Stored data entries:
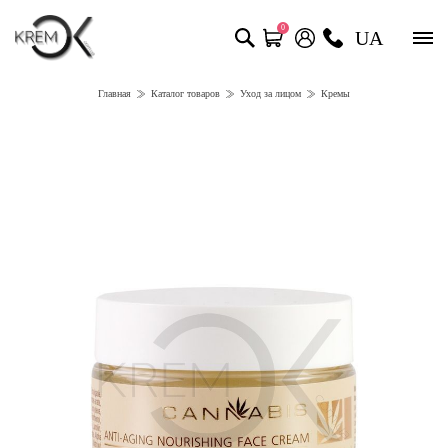
0
UA
Главная
Каталог товаров
Уход за лицом
Кремы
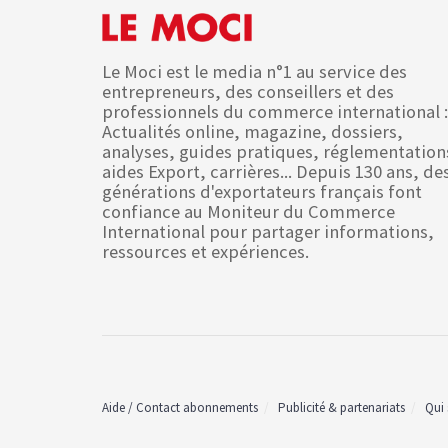
Le Moci est le media n°1 au service des
entrepreneurs, des conseillers et des
professionnels du commerce international :
Actualités online, magazine, dossiers,
analyses, guides pratiques, réglementation
aides Export, carrières... Depuis 130 ans, de
générations d'exportateurs français font
confiance au Moniteur du Commerce
International pour partager informations,
ressources et expériences.
Aide / Contact abonnements
Publicité & partenariats
Qui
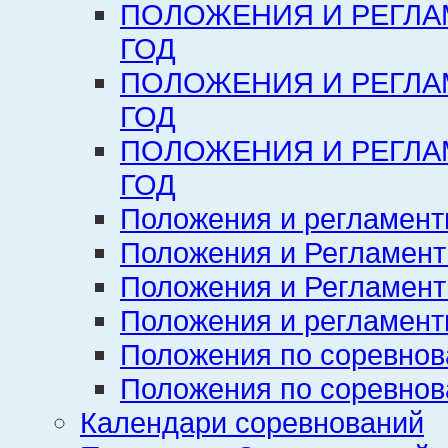
ПОЛОЖЕНИЯ И РЕГЛА
ГОД
ПОЛОЖЕНИЯ И РЕГЛА
ГОД
ПОЛОЖЕНИЯ И РЕГЛА
ГОД
Положения и регламент
Положения и Регламент
Положения и Регламент
Положения и регламенты
Положения по соревнов
Положения по соревнов
Календари соревнований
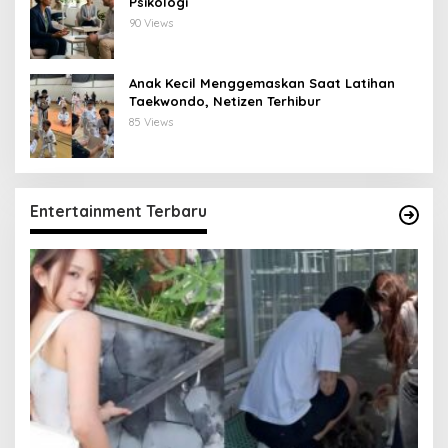
Psikologi
90 Views
Anak Kecil Menggemaskan Saat Latihan
Taekwondo, Netizen Terhibur
85 Views
Entertainment Terbaru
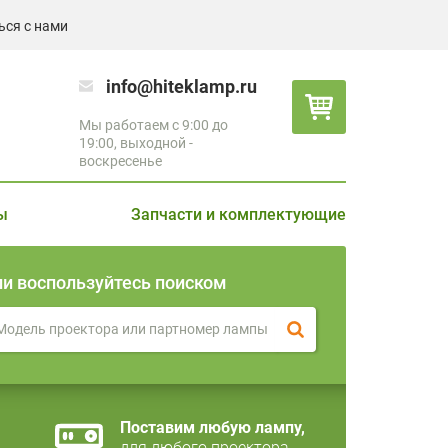
ься с нами
info@hiteklamp.ru
Мы работаем с 9:00 до
19:00, выходной -
воскресенье
ы
Запчасти и комплектующие
ли воспользуйтесь поиском
Поставим любую лампу,
для любого проектора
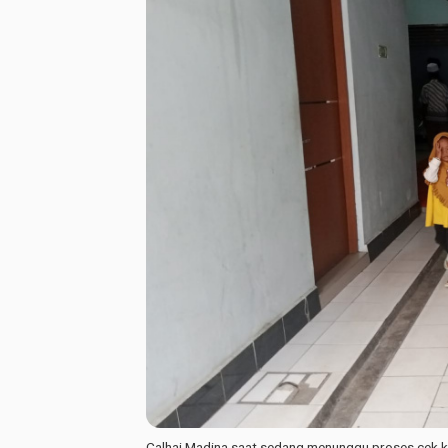
Calhaj Madina saat sedang menunggu proses cek ke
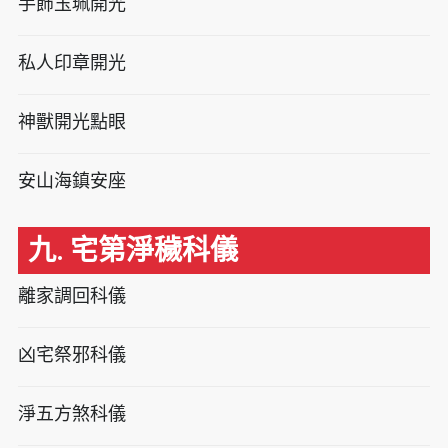
手飾玉珮開光
私人印章開光
神獸開光點眼
安山海鎮安座
九. 宅第淨穢科儀
離家調回科儀
凶宅祭邪科儀
淨五方煞科儀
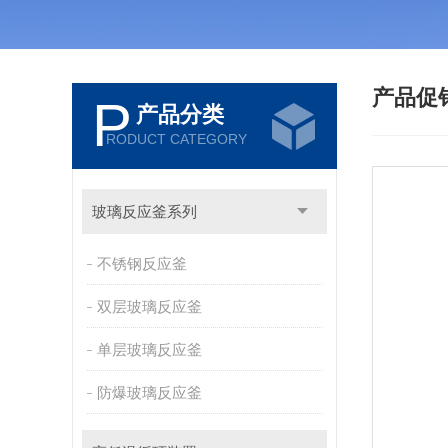
产品促
P
产品分类
RODUCT CATEGORY
玻璃反应釜系列
不锈钢反应釜
双层玻璃反应釜
单层玻璃反应釜
防爆玻璃反应釜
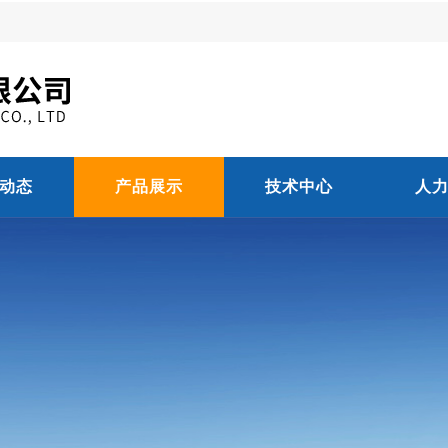
动态
产品展示
技术中心
人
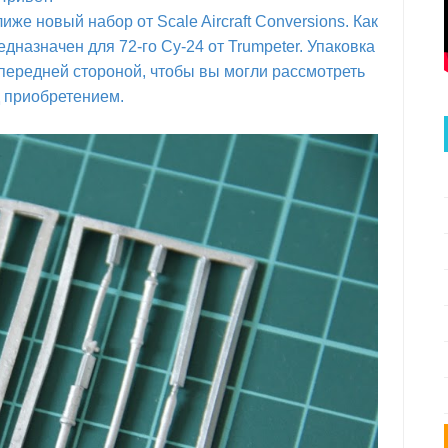
иже новый набор от Scale Aircraft Conversions. Как
дназначен для 72-го Су-24 от Trumpeter. Упаковка
 передней стороной, чтобы вы могли рассмотреть
 приобретением.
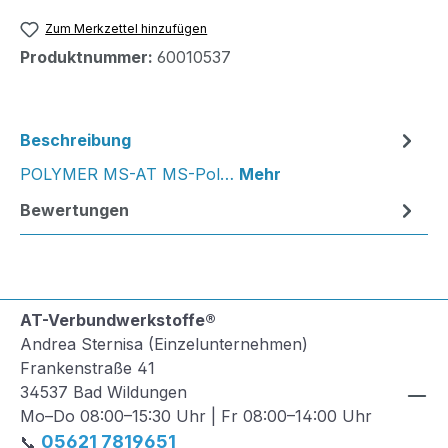
Zum Merkzettel hinzufügen
Produktnummer:
60010537
Beschreibung
POLYMER MS-AT MS-Pol…
Mehr
Bewertungen
AT-Verbundwerkstoffe®
Andrea Sternisa (Einzelunternehmen)
Frankenstraße 41
34537 Bad Wildungen
Mo–Do 08:00–15:30 Uhr | Fr 08:00–14:00 Uhr
05621 7819651
📞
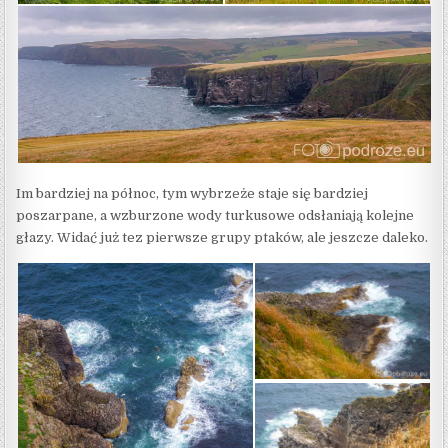
Im bardziej na północ, tym wybrzeże staje się bardziej
poszarpane, a wzburzone wody turkusowe odsłaniają kolejne
głazy. Widać już tez pierwsze grupy ptaków, ale jeszcze daleko.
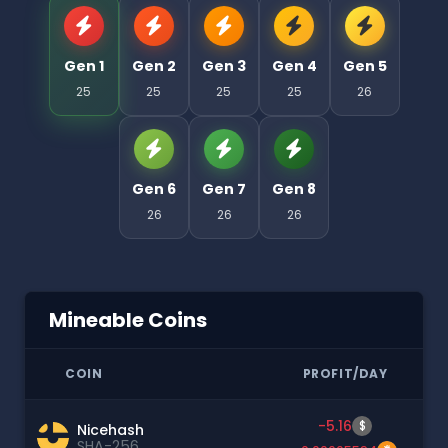
Gen 1
Gen 2
Gen 3
Gen 4
Gen 5
25
25
25
25
26
Gen 6
Gen 7
Gen 8
26
26
26
Mineable Coins
COIN
PROFIT/DAY
-5.16
$
Nicehash
SHA-256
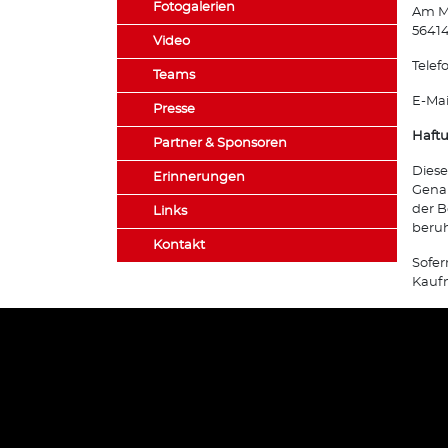
Fotogalerien
Am M
56414
Video
Telef
Teams
E-Mai
Presse
Haft
Partner & Sponsoren
Diese
Erinnerungen
Genau
der B
Links
beru
Kontakt
Sofer
Kaufm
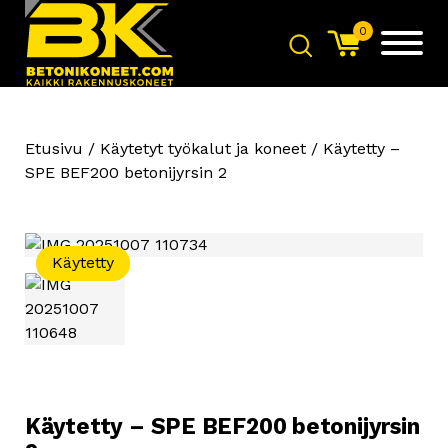
0
Etusivu
/
Käytetyt työkalut ja koneet
/ Käytetty –
SPE BEF200 betonijyrsin 2
Käytetty
Käytetty – SPE BEF200 betonijyrsin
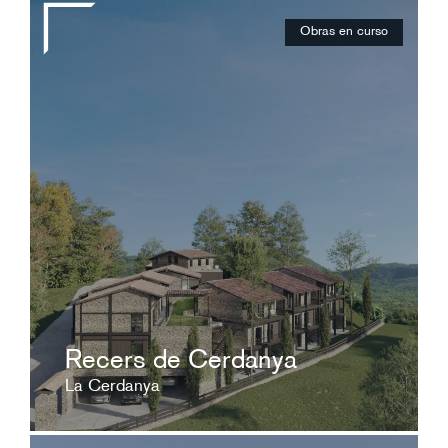
Obras en curso
A consultar
Un proyecto único para personas únicas
ver ficha
Recers de Cerdanya
La Cerdanya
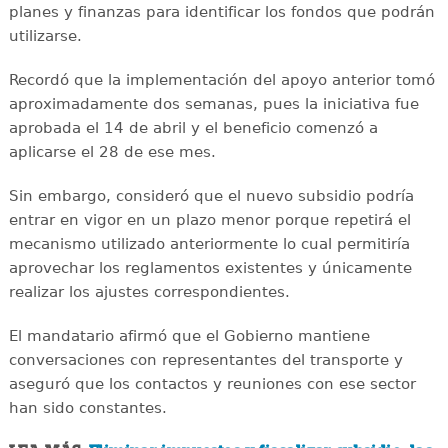
planes y finanzas para identificar los fondos que podrán
utilizarse.
Recordó que la implementación del apoyo anterior tomó
aproximadamente dos semanas, pues la iniciativa fue
aprobada el 14 de abril y el beneficio comenzó a
aplicarse el 28 de ese mes.
Sin embargo, consideró que el nuevo subsidio podría
entrar en vigor en un plazo menor porque repetirá el
mecanismo utilizado anteriormente lo cual permitiría
aprovechar los reglamentos existentes y únicamente
realizar los ajustes correspondientes.
El mandatario afirmó que el Gobierno mantiene
conversaciones con representantes del transporte y
aseguró que los contactos y reuniones con ese sector
han sido constantes.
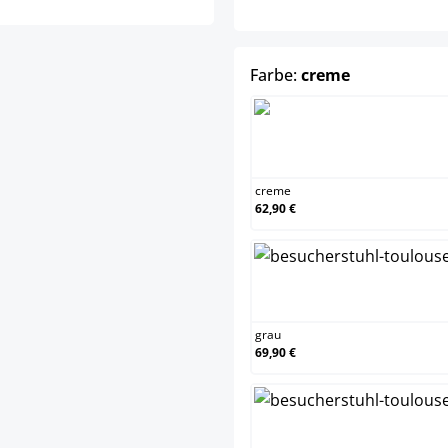
auswählen
Farbe:
creme
c
creme
62,90 €
g
grau
69,90 €
ro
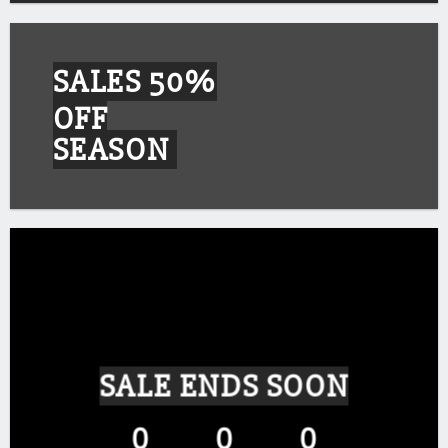
SALES 50%
OFF
SEASON
SALE ENDS SOON
0
0
0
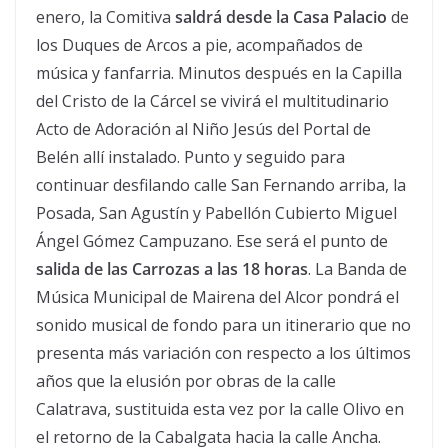
enero, la Comitiva
saldrá desde la Casa Palacio
de
los Duques de Arcos a pie, acompañados de
música y fanfarria. Minutos después en la Capilla
del Cristo de la Cárcel se vivirá el multitudinario
Acto de Adoración al Niño Jesús del Portal de
Belén allí instalado. Punto y seguido para
continuar desfilando calle San Fernando arriba, la
Posada, San Agustín y Pabellón Cubierto Miguel
Ángel Gómez Campuzano. Ese será el punto de
salida de las Carrozas a las 18 horas
. La Banda de
Música Municipal de Mairena del Alcor pondrá el
sonido musical de fondo para un itinerario que no
presenta más variación con respecto a los últimos
años que la elusión por obras de la calle
Calatrava, sustituida esta vez por la calle Olivo en
el retorno de la Cabalgata hacia la calle Ancha.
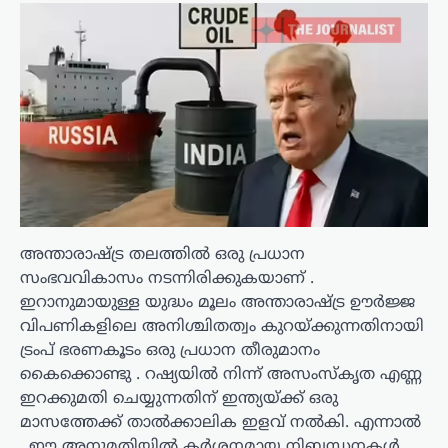
അന്താരാഷ്ട്ര തലത്തിൽ ഒരു പ്രധാന
സംഭവവികാസം നടന്നിരിക്കുകയാണ് .
ഇറാനുമായുള്ള യുദ്ധം മൂലം അന്താരാഷ്ട്ര ഊർജ്ജ
വിപണികളിലെ അനിശ്ചിതത്വം കുറയ്ക്കുന്നതിനായി
ട്രംപ് ഭരണകൂടം ഒരു പ്രധാന തീരുമാനം
കൈക്കൊണ്ടു . റഷ്യയിൽ നിന്ന് അസംസ്കൃത എണ്ണ
ഇറക്കുമതി ചെയ്യുന്നതിന് ഇന്ത്യയ്ക്ക് ഒരു
മാസത്തേക്ക് താൽക്കാലിക ഇളവ് നൽകി. എന്നാൽ
, ഈ അനുമതിയിൽ കർശനമായ നിബന്ധനകൾ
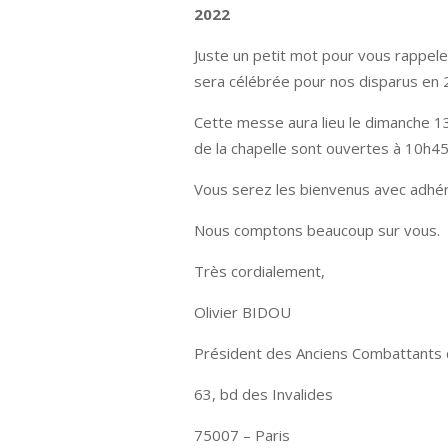
2022
Juste un petit mot pour vous rappel
sera célébrée pour nos disparus en 
Cette messe aura lieu le dimanche 13 
de la chapelle sont ouvertes à 10h45
Vous serez les bienvenus avec adhé
Nous comptons beaucoup sur vous.
Très cordialement,
Olivier BIDOU
Président des Anciens Combattants 
63, bd des Invalides
75007 – Paris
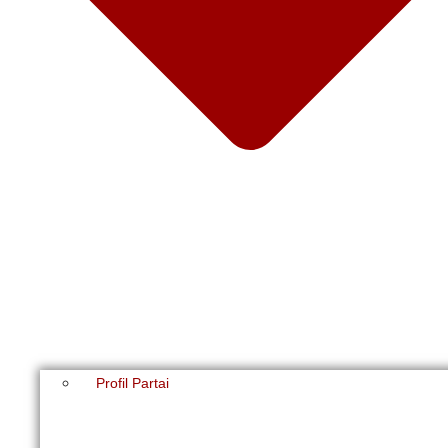
Profil Partai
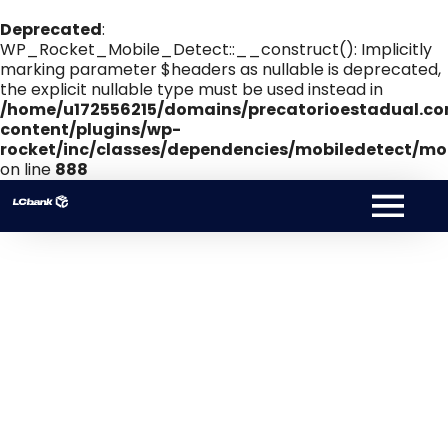
Deprecated
:
WP_Rocket_Mobile_Detect::__construct(): Implicitly
marking parameter $headers as nullable is deprecated,
the explicit nullable type must be used instead in
/home/u172556215/domains/precatorioestadual.co
content/plugins/wp-
rocket/inc/classes/dependencies/mobiledetect/mob
on line
888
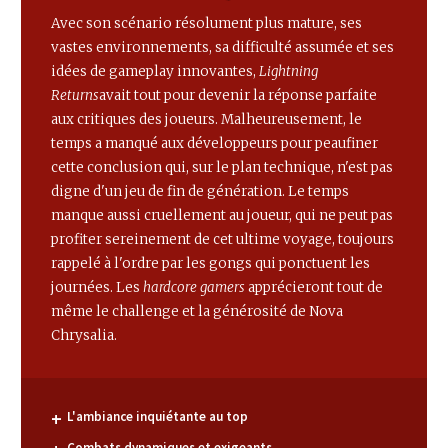
Avec son scénario résolument plus mature, ses
vastes environnements, sa difficulté assumée et ses
idées de gameplay innovantes,
Lightning
Returns
avait tout pour devenir la réponse parfaite
aux critiques des joueurs. Malheureusement, le
temps a manqué aux développeurs pour peaufiner
cette conclusion qui, sur le plan technique, n'est pas
digne d'un jeu de fin de génération. Le temps
manque aussi cruellement au joueur, qui ne peut pas
profiter sereinement de cet ultime voyage, toujours
rappelé à l'ordre par les gongs qui ponctuent les
journées. Les
hardcore gamers
apprécieront tout de
même le challenge et la générosité de Nova
Chrysalia.
L'ambiance inquiétante au top
Combats dynamiques et exigeants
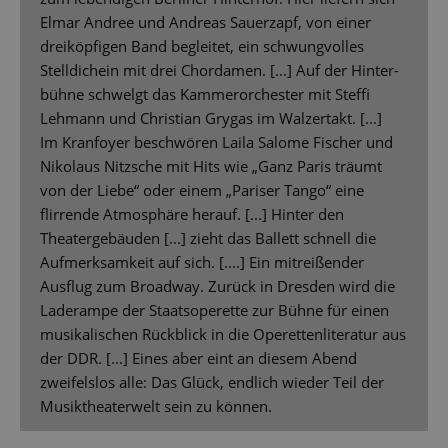
Elmar Andree und Andreas Sauerzapf, von einer
dreiköpfigen Band begleitet, ein schwungvolles
Stelldichein mit drei Chordamen. [...] Auf der Hinter-
bühne schwelgt das Kammerorchester mit Steffi
Lehmann und Christian Grygas im Walzertakt. [...]
Im Kranfoyer beschwören Laila Salome Fischer und
Nikolaus Nitzsche mit Hits wie „Ganz Paris träumt
von der Liebe“ oder einem „Pariser Tango“ eine
flirrende Atmosphäre herauf. [...] Hinter den
Theatergebäuden [...] zieht das Ballett schnell die
Aufmerksamkeit auf sich. [....] Ein mitreißender
Ausflug zum Broadway. Zurück in Dresden wird die
Laderampe der Staatsoperette zur Bühne für einen
musikalischen Rückblick in die Operettenliteratur aus
der DDR. [...] Eines aber eint an diesem Abend
zweifelslos alle: Das Glück, endlich wieder Teil der
Musiktheaterwelt sein zu können.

WHAT THE TASK REQUIRES:
Look back at the data above, then output exactly the lines from the line holding "continuar desfilando calle" up to and including the line holding "cette conclusion qui, sur". Leave out the pictures.

TASK SOLUTION:
continuar desfilando calle San Fernando arriba, la
Posada, San Agustín y Pabellón Cubierto Miguel
Ángel Gómez Campuzano. Ese será el punto de
salida de las Carrozas a las 18 horas
. La Banda de
Música Municipal de Mairena del Alcor pondrá el
sonido musical de fondo para un itinerario que no
presenta más variación con respecto a los últimos
años que la elusión por obras de la calle
Calatrava, sustituida esta vez por la calle Olivo en
el retorno de la Cabalgata hacia la calle Ancha.
അന്താരാഷ്ട്ര തലത്തിൽ ഒരു പ്രധാന
സംഭവവികാസം നടന്നിരിക്കുകയാണ് .
ഇറാനുമായുള്ള യുദ്ധം മൂലം അന്താരാഷ്ട്ര ഊർജ്ജ
വിപണികളിലെ അനിശ്ചിതത്വം കുറയ്ക്കുന്നതിനായി
ട്രംപ് ഭരണകൂടം ഒരു പ്രധാന തീരുമാനം
കൈക്കൊണ്ടു . റഷ്യയിൽ നിന്ന് അസംസ്കൃത എണ്ണ
ഇറക്കുമതി ചെയ്യുന്നതിന് ഇന്ത്യയ്ക്ക് ഒരു
മാസത്തേക്ക് താൽക്കാലിക ഇളവ് നൽകി. എന്നാൽ
, ഈ അനുമതിയിൽ കർശനമായ നിബന്ധനകൾ
2022
Juste un petit mot pour vous rappel
sera célébrée pour nos disparus en 
Cette messe aura lieu le dimanche 13 
de la chapelle sont ouvertes à 10h45
Vous serez les bienvenus avec adhé
Nous comptons beaucoup sur vous.
Très cordialement,
Olivier BIDOU
Président des Anciens Combattants 
63, bd des Invalides
75007 – Paris
Profil Partai
Deprecated
:
WP_Rocket_Mobile_Detect::__construct(): Implicitly
marking parameter $headers as nullable is deprecated,
the explicit nullable type must be used instead in
/home/u172556215/domains/precatorioestadual.co
content/plugins/wp-
rocket/inc/classes/dependencies/mobiledetect/mob
on line
888
Avec son scénario résolument plus mature, ses
vastes environnements, sa difficulté assumée et ses
idées de gameplay innovantes,
Lightning
Returns
avait tout pour devenir la réponse parfaite
aux critiques des joueurs. Malheureusement, le
temps a manqué aux développeurs pour peaufiner
cette conclusion qui, sur le plan technique, n'est pas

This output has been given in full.